The Beatles song too hard for George Martin to play: “It was too intricate”

In the grand history of The Beatles, George Martin could be considered the real puppetmaster of their early career. John Lennon and Paul McCartney already had fine songs that would become legendary for years to come, but their producer was the one able to turn their strange experiments into works of art, usually bringing in the right orchestral arrangement or suggesting that the song have different harmonies than are typically found in rock. Then again, even Martin wasn’t safe from the odd song that was a bit too complicated for him to master.

Granted, being a musical genius wasn’t what Martin initially signed up for when working with the Fab Four. Part of his major musical training came from playing the oboe, so unless the band had a horn section on every single track, it was better for Martin to illustrate what he thought the song needed on the piano first before presenting it to the band.

And while he would sit in as the odd pianist on a couple of their early songs, it wasn’t until Rubber Soul that he took on a more hands-on role in everything. The band were already looking to branch out from the typical love song structure that they had half the time, and that meant working with Martin to find the right approach to a track, whether that was Lennon making those deep breaths sound so moody on ‘Girl’ or George Harrison bringing in the sitar for ‘Norwegian Wood.’
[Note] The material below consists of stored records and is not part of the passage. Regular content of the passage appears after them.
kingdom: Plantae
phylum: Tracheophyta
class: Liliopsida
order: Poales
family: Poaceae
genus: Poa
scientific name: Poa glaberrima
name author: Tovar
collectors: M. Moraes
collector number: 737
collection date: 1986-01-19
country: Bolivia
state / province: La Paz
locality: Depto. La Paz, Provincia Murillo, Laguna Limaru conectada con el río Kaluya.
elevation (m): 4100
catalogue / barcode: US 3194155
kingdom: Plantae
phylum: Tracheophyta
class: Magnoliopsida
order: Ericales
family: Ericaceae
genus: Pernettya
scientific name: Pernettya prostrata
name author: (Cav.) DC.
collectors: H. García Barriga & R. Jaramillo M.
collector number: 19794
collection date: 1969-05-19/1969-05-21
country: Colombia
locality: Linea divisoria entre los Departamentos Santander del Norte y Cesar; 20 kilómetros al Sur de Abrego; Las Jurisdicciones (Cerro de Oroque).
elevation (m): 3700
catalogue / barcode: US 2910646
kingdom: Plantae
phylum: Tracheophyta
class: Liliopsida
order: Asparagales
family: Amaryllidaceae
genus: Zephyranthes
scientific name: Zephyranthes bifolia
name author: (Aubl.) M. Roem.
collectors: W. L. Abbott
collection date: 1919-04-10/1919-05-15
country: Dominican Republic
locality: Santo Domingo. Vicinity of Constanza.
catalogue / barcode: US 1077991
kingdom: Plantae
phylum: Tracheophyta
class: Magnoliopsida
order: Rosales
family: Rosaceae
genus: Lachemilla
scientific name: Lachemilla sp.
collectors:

Even if they had different approaches to how the song was constructed, ‘In My Life’ was as close to perfect as any of their songs got without using classical musicians. McCartney had already written a masterpiece with ‘Yesterday,’ but Lennon detailing all of the pieces of his life and promising to love his other half even better than that is one of the purest devotional songs he ever wrote while in the band.

But a song of this calibre needed a much better solo to go along with it, and Martin figured the best way to orchestrate it was to make something a bit more baroque than usual. While he had sculpted out the perfect solo to play for the middle section, he ended up realising halfway through that the band were going to need a better pianist if they had any chance of getting the right take.

So instead of calling in a session player, Martin figured the next best thing was to speed the track up, saying, “I quickly composed a little section for a piano, but I couldn’t play it. I couldn’t play it because it was too intricate, at the speed I wanted it done. So I said, ‘Let’s use the wound-up piano technique, drop the speed of the tape down to half of what it is. And then I could play the piano, exactly the notes I wanted, quite effectively.”

The piano also adds a sophisticated touch to the whole thing by speeding up the tape. Lennon was already making a love song far more adult than anything he had written before, so bringing in a piano that sounds like a harpsichord for a few seconds sounds like it could have easily come off of a classical record rather than something by a pop group.

But that was the core behind all of The Beatles’ greatest moments. They had never wanted to stay confined to one area, and when they tried working with different instruments, they went from being a decent rock and roll group to one of the most complex bands of the modern age.